§ Work item
Below are records to print word for word; include none of their pictures.

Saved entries
—————

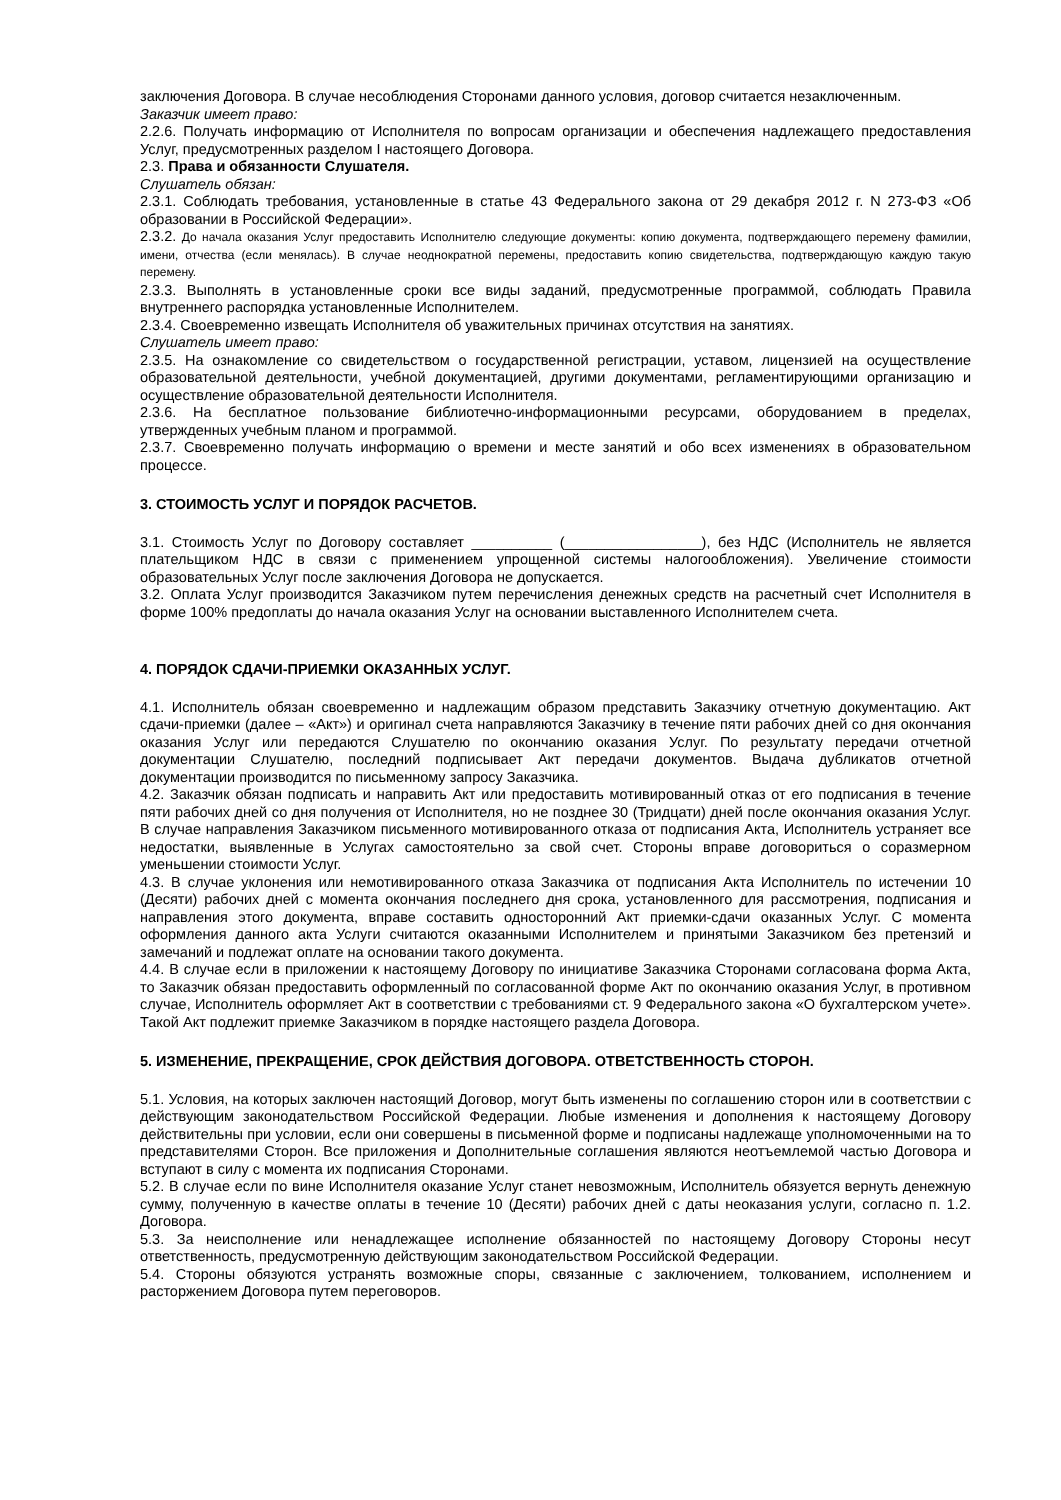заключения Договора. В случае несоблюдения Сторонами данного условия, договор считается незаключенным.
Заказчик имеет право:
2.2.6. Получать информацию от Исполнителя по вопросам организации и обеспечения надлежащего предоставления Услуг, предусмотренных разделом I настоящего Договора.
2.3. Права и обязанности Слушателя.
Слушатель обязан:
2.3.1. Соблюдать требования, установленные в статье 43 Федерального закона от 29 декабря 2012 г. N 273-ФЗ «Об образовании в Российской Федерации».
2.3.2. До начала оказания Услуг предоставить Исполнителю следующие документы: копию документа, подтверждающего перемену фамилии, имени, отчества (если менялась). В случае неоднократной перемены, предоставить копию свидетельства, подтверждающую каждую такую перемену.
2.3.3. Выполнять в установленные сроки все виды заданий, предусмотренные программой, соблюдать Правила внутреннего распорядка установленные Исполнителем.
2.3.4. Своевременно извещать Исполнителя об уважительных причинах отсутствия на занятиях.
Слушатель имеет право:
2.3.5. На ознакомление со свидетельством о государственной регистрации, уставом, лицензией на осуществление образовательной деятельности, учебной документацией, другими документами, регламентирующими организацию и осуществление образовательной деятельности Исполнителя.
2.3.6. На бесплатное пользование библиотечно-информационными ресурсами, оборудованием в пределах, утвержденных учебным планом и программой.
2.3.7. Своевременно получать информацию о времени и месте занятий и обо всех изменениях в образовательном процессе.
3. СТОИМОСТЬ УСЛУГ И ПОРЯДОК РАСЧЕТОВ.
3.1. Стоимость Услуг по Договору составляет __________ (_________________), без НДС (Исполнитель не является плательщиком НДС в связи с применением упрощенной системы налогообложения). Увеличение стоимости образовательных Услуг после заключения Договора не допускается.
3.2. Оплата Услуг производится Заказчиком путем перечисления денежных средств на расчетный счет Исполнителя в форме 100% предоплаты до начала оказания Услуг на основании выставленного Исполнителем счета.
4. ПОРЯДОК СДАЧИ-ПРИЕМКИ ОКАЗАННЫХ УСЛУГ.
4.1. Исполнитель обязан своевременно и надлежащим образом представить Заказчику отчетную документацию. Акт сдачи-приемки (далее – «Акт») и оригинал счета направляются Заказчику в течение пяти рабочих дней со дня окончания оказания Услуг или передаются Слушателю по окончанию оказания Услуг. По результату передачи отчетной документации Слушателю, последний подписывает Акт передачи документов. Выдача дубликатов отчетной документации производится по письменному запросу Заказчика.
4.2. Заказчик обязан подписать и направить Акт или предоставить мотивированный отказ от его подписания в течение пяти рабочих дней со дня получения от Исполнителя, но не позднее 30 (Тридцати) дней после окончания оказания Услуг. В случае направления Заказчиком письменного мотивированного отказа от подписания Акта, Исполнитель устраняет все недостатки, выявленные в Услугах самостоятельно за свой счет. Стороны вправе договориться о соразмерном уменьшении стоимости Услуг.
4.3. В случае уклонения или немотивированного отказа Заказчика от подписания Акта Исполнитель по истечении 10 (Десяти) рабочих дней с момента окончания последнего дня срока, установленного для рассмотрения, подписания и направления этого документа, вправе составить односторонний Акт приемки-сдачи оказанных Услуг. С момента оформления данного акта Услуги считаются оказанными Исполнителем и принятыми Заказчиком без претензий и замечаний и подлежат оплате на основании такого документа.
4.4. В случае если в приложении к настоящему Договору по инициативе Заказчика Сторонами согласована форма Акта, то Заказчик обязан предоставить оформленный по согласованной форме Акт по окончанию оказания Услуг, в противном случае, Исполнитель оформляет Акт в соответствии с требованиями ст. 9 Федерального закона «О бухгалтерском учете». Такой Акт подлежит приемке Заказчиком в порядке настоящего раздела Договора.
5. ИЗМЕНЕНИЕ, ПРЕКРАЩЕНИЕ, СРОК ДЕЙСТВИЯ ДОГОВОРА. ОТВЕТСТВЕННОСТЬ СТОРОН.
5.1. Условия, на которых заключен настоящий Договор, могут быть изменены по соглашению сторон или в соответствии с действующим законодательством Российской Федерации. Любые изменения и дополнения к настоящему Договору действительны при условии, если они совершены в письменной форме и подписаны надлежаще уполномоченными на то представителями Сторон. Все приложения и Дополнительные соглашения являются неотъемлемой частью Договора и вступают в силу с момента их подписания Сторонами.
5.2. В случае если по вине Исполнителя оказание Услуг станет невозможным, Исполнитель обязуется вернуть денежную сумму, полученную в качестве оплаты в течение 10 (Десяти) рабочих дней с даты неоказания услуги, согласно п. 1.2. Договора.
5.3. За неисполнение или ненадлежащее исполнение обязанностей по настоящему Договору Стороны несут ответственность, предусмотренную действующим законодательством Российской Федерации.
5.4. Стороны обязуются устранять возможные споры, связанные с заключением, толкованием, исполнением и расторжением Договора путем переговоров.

—————

§ Completed exercise
заключения Договора. В случае несоблюдения Сторонами данного условия, договор считается незаключенным.
Заказчик имеет право:
2.2.6. Получать информацию от Исполнителя по вопросам организации и обеспечения надлежащего предоставления Услуг, предусмотренных разделом I настоящего Договора.
2.3. Права и обязанности Слушателя.
Слушатель обязан:
2.3.1. Соблюдать требования, установленные в статье 43 Федерального закона от 29 декабря 2012 г. N 273-ФЗ «Об образовании в Российской Федерации».
2.3.2. До начала оказания Услуг предоставить Исполнителю следующие документы: копию документа, подтверждающего перемену фамилии, имени, отчества (если менялась). В случае неоднократной перемены, предоставить копию свидетельства, подтверждающую каждую такую перемену.
2.3.3. Выполнять в установленные сроки все виды заданий, предусмотренные программой, соблюдать Правила внутреннего распорядка установленные Исполнителем.
2.3.4. Своевременно извещать Исполнителя об уважительных причинах отсутствия на занятиях.
Слушатель имеет право:
2.3.5. На ознакомление со свидетельством о государственной регистрации, уставом, лицензией на осуществление образовательной деятельности, учебной документацией, другими документами, регламентирующими организацию и осуществление образовательной деятельности Исполнителя.
2.3.6. На бесплатное пользование библиотечно-информационными ресурсами, оборудованием в пределах, утвержденных учебным планом и программой.
2.3.7. Своевременно получать информацию о времени и месте занятий и обо всех изменениях в образовательном процессе.
3. СТОИМОСТЬ УСЛУГ И ПОРЯДОК РАСЧЕТОВ.
3.1. Стоимость Услуг по Договору составляет __________ (_________________), без НДС (Исполнитель не является плательщиком НДС в связи с применением упрощенной системы налогообложения). Увеличение стоимости образовательных Услуг после заключения Договора не допускается.
3.2. Оплата Услуг производится Заказчиком путем перечисления денежных средств на расчетный счет Исполнителя в форме 100% предоплаты до начала оказания Услуг на основании выставленного Исполнителем счета.
4. ПОРЯДОК СДАЧИ-ПРИЕМКИ ОКАЗАННЫХ УСЛУГ.
4.1. Исполнитель обязан своевременно и надлежащим образом представить Заказчику отчетную документацию. Акт сдачи-приемки (далее – «Акт») и оригинал счета направляются Заказчику в течение пяти рабочих дней со дня окончания оказания Услуг или передаются Слушателю по окончанию оказания Услуг. По результату передачи отчетной документации Слушателю, последний подписывает Акт передачи документов. Выдача дубликатов отчетной документации производится по письменному запросу Заказчика.
4.2. Заказчик обязан подписать и направить Акт или предоставить мотивированный отказ от его подписания в течение пяти рабочих дней со дня получения от Исполнителя, но не позднее 30 (Тридцати) дней после окончания оказания Услуг. В случае направления Заказчиком письменного мотивированного отказа от подписания Акта, Исполнитель устраняет все недостатки, выявленные в Услугах самостоятельно за свой счет. Стороны вправе договориться о соразмерном уменьшении стоимости Услуг.
4.3. В случае уклонения или немотивированного отказа Заказчика от подписания Акта Исполнитель по истечении 10 (Десяти) рабочих дней с момента окончания последнего дня срока, установленного для рассмотрения, подписания и направления этого документа, вправе составить односторонний Акт приемки-сдачи оказанных Услуг. С момента оформления данного акта Услуги считаются оказанными Исполнителем и принятыми Заказчиком без претензий и замечаний и подлежат оплате на основании такого документа.
4.4. В случае если в приложении к настоящему Договору по инициативе Заказчика Сторонами согласована форма Акта, то Заказчик обязан предоставить оформленный по согласованной форме Акт по окончанию оказания Услуг, в противном случае, Исполнитель оформляет Акт в соответствии с требованиями ст. 9 Федерального закона «О бухгалтерском учете». Такой Акт подлежит приемке Заказчиком в порядке настоящего раздела Договора.
5. ИЗМЕНЕНИЕ, ПРЕКРАЩЕНИЕ, СРОК ДЕЙСТВИЯ ДОГОВОРА. ОТВЕТСТВЕННОСТЬ СТОРОН.
5.1. Условия, на которых заключен настоящий Договор, могут быть изменены по соглашению сторон или в соответствии с действующим законодательством Российской Федерации. Любые изменения и дополнения к настоящему Договору действительны при условии, если они совершены в письменной форме и подписаны надлежаще уполномоченными на то представителями Сторон. Все приложения и Дополнительные соглашения являются неотъемлемой частью Договора и вступают в силу с момента их подписания Сторонами.
5.2. В случае если по вине Исполнителя оказание Услуг станет невозможным, Исполнитель обязуется вернуть денежную сумму, полученную в качестве оплаты в течение 10 (Десяти) рабочих дней с даты неоказания услуги, согласно п. 1.2. Договора.
5.3. За неисполнение или ненадлежащее исполнение обязанностей по настоящему Договору Стороны несут ответственность, предусмотренную действующим законодательством Российской Федерации.
5.4. Стороны обязуются устранять возможные споры, связанные с заключением, толкованием, исполнением и расторжением Договора путем переговоров.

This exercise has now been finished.